[Selected passage]
****************

KK: The Norwegian GD scene in the early 60s saw several practitioners coming back from studying aboard, or foreign practitioners coming over to Norway. They brought with them ideas and discourses such as Swiss modernism and a multitude of ideas about how GD should be practiced, not necessarily based in the Norwegian society. I guess what is embedded in your questions is if GD can be ‘true’ if its only reacting to itself – or to its own ideas?

At the moment we are in a time where we are seeing more aesthetic reactions than for example political or policy reactions. In other words mainly form reacting to form. Of course there is GD that is reacting to theoretical conceptions, but this again becomes a form that is adapted by practitioners who may not know the reasoning behind the initial reaction.

It is fascinating how quick GD is to adapt form — I often think that it is one of the design forms that most quickly mimic tendencies. For example it was one of the first disciplines to start re-adapting post-modernism a couple of years back. Now several other disciplines are following behind, such as product design that for example are celebrating the Memphis group.

Going back to your questions of what we can or should do with this. I think nothing. I think we should rather be critical observers, and GD practitioners should revel in all the contemporary and historical forms available for being readapted and recontextualised.

JD: You've ran a few workshops now dealing with how designers write about their own work but through approaching several other forms of writing provenant of several other fields of knowledge— tell us more about this?

KK: What you always hear is that designers find writing hard. Well, we all find writing hard. I try to encourage the workshop participants to put the focus somewhere else. For example I have asked students to write about an object or a task – and to be as neutral as they can, as if they are writing a guide for someone else. I have asked them to look at cocktail recipes and tell me everything they learn from it (no cocktails were had). Perhaps this distance tricks them into writing without it being about them.

But I have also encouraged students to write personal texts that talk about the intention behind their practice - it sometimes also get’s quite emotional, which can be wonderful. Writing can in fact be so many things; sometimes you write through an idea and it makes you realise what it is really about. I always use writing as a tool with students, it is not about learning to write, but learning to think in different ways about something you are already familiar with, namely design.

JD: You’ve been also writing about culture at large; can you ever run away from a design critic's point of view? And if not, tell us more about the fun in doing so.

KK: Ay, I don’t really know. Maybe?

****************

[Listed entries]

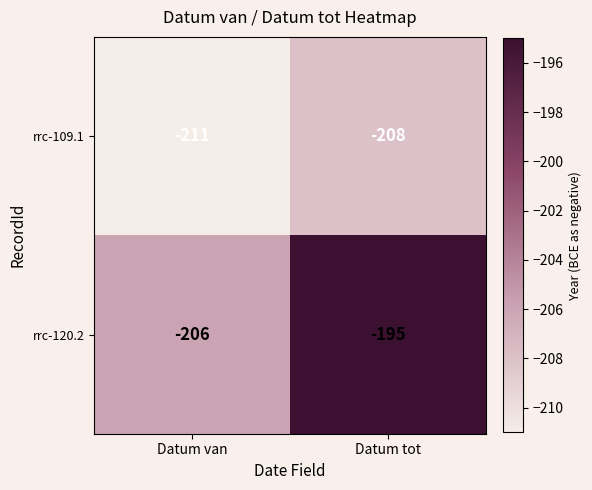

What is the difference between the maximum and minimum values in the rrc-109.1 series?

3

****************

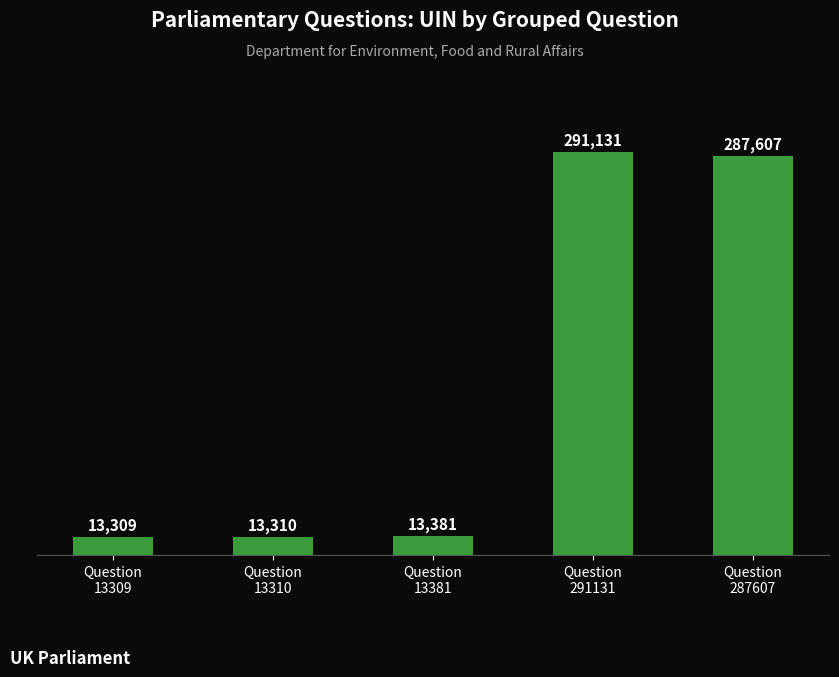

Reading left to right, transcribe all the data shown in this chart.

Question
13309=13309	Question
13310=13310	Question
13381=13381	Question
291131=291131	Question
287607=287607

****************

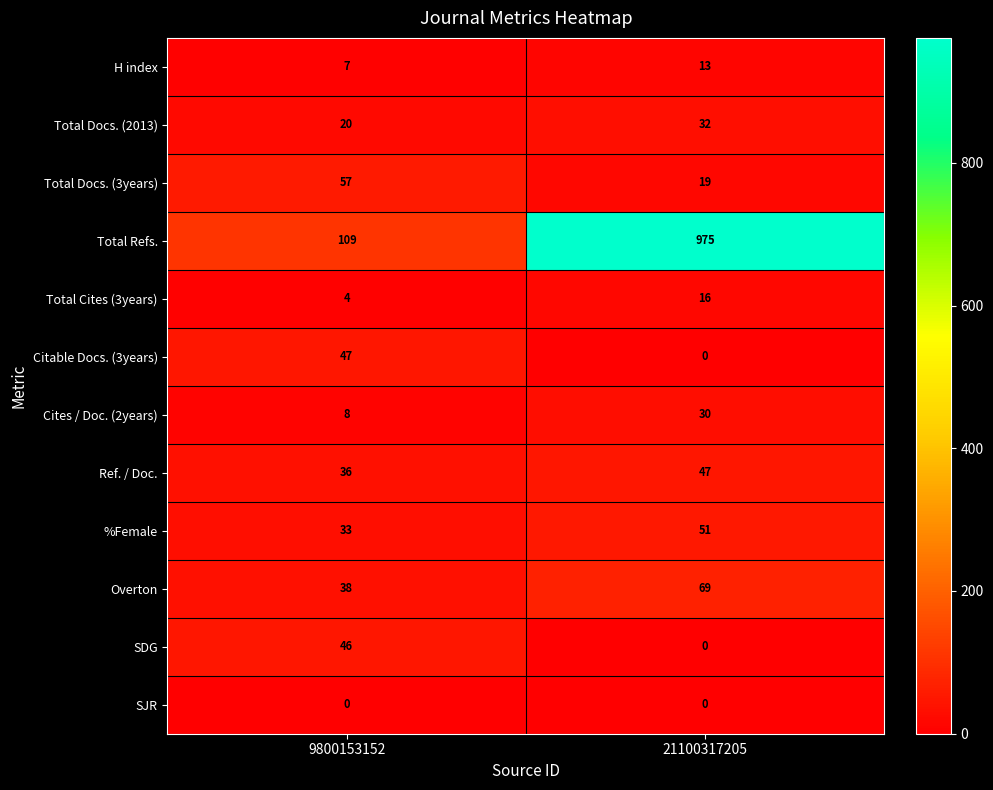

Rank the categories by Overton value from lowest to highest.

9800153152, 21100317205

****************

[Problem description] Extend the interview about graphic design and writing beyond its final line.

[Answer to this problem]
I guess there is some elements that seem to follow me no matter what I write about, but I don’t know if they are tied to the perspective of design. Rather, I believe they are a way of asking questions. If I take the liberty to reframe your question to: can you ever run away from the point of view of the critic? the answer is no.

In Norwegian the word critical carries with it a lot of negative connotations, and is often thought of as being about tearing something down. Rather, critique and using a critical voice is about finding a core and trying to understand what a work or object is ‘about’, and then possibly using it to build something from there. That might sound very abstract. However, I think that only work that has at its core an aboutness (which Elliot Earls calls it) is worth critiquing or to be presented in the light of a critical voice.

Working as a writer and being given the possibility of meeting and interviewing people who are passionate, informed, talented and at the fore-front of their profession is such a freaking privilege. I always try to ask questions that make it worth their time as well. It helps to use some of the elements I imagine being at the core of design critique, which is about how a work effects its surroundings, who the imagined receiver is, how it fits into a historical and contemporary narrative and what the urgency is.

JD: Finally, you've been running a special series of interviews on women GD pioneers in Norway, a country that has a good deal of equality but still has its written history tied to male pioneers. Could you tell us more about your recent discoveries?

KK: Oh — I could go on here. I remember a while back I rang the Norwegian Design Council to hear if they had done any similar charting like a survey the Design Council in the UK did in 2010 that showed that even though design class rooms are dominated by women, the profession is still mainly made up of men. The answer I received was that the advisor had never experienced that there was any lack of women in design in his time in the industry. Then he made it clear that he believed the matter was resolved. I have still to see figures over what the Norwegian industry looks like today, but from the way our history is told, it is clear that it is not a story told in favour of both sexes.

It’s time for more women to claim their roles in the GD scene, both in Norway and on an international level. It’s important both for female practitioners today, but also for those who are on their way into the profession – to have female role models. Women who are not afraid to stand up and speak their minds, who claim their place in board rooms, in the media, in academic contexts and in the field as practitioners – and who don’t apologies for their success (in that context, check out this recent Amy Schumer sketch. A recent project from a graduate at Beckmans College deals with what she calls Typeequality, promoting work done by female type designers. I have also experienced that my own students are becoming more interested in unearthing female practitioners. It’s a very positive tendency.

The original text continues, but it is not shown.